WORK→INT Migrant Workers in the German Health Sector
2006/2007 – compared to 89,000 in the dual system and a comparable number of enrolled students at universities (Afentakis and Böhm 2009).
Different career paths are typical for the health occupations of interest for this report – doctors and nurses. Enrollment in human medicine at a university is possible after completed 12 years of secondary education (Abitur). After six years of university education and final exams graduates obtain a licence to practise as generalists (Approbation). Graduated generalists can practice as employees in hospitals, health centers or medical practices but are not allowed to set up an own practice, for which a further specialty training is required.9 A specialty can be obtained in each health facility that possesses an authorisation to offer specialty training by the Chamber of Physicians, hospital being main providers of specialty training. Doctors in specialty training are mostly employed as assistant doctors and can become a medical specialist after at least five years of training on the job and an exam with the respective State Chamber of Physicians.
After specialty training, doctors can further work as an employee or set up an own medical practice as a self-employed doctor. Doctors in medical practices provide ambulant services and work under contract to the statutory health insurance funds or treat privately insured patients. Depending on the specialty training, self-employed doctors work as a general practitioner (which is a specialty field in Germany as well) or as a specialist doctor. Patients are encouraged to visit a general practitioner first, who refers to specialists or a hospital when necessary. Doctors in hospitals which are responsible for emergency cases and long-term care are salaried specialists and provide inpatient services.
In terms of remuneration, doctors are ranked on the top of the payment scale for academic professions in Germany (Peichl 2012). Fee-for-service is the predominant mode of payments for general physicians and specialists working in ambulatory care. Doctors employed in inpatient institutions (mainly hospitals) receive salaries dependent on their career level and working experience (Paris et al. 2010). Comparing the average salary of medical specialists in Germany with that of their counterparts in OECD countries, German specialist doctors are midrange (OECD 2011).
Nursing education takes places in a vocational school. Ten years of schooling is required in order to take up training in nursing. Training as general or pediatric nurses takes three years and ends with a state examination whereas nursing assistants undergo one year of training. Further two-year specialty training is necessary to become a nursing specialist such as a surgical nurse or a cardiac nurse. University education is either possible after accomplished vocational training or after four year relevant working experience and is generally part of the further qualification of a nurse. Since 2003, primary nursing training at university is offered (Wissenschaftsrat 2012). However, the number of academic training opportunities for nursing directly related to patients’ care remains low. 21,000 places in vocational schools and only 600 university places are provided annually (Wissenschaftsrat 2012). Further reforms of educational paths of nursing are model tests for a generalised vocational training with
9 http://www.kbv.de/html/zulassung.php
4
──────
- _WORK INSTRUCTION_
The records above need to be written out once more, exactly.

- _TASK RESPONSE_
WORK→INT Migrant Workers in the German Health Sector
2006/2007 – compared to 89,000 in the dual system and a comparable number of enrolled students at universities (Afentakis and Böhm 2009).
Different career paths are typical for the health occupations of interest for this report – doctors and nurses. Enrollment in human medicine at a university is possible after completed 12 years of secondary education (Abitur). After six years of university education and final exams graduates obtain a licence to practise as generalists (Approbation). Graduated generalists can practice as employees in hospitals, health centers or medical practices but are not allowed to set up an own practice, for which a further specialty training is required.9 A specialty can be obtained in each health facility that possesses an authorisation to offer specialty training by the Chamber of Physicians, hospital being main providers of specialty training. Doctors in specialty training are mostly employed as assistant doctors and can become a medical specialist after at least five years of training on the job and an exam with the respective State Chamber of Physicians.
After specialty training, doctors can further work as an employee or set up an own medical practice as a self-employed doctor. Doctors in medical practices provide ambulant services and work under contract to the statutory health insurance funds or treat privately insured patients. Depending on the specialty training, self-employed doctors work as a general practitioner (which is a specialty field in Germany as well) or as a specialist doctor. Patients are encouraged to visit a general practitioner first, who refers to specialists or a hospital when necessary. Doctors in hospitals which are responsible for emergency cases and long-term care are salaried specialists and provide inpatient services.
In terms of remuneration, doctors are ranked on the top of the payment scale for academic professions in Germany (Peichl 2012). Fee-for-service is the predominant mode of payments for general physicians and specialists working in ambulatory care. Doctors employed in inpatient institutions (mainly hospitals) receive salaries dependent on their career level and working experience (Paris et al. 2010). Comparing the average salary of medical specialists in Germany with that of their counterparts in OECD countries, German specialist doctors are midrange (OECD 2011).
Nursing education takes places in a vocational school. Ten years of schooling is required in order to take up training in nursing. Training as general or pediatric nurses takes three years and ends with a state examination whereas nursing assistants undergo one year of training. Further two-year specialty training is necessary to become a nursing specialist such as a surgical nurse or a cardiac nurse. University education is either possible after accomplished vocational training or after four year relevant working experience and is generally part of the further qualification of a nurse. Since 2003, primary nursing training at university is offered (Wissenschaftsrat 2012). However, the number of academic training opportunities for nursing directly related to patients’ care remains low. 21,000 places in vocational schools and only 600 university places are provided annually (Wissenschaftsrat 2012). Further reforms of educational paths of nursing are model tests for a generalised vocational training with
9 http://www.kbv.de/html/zulassung.php
4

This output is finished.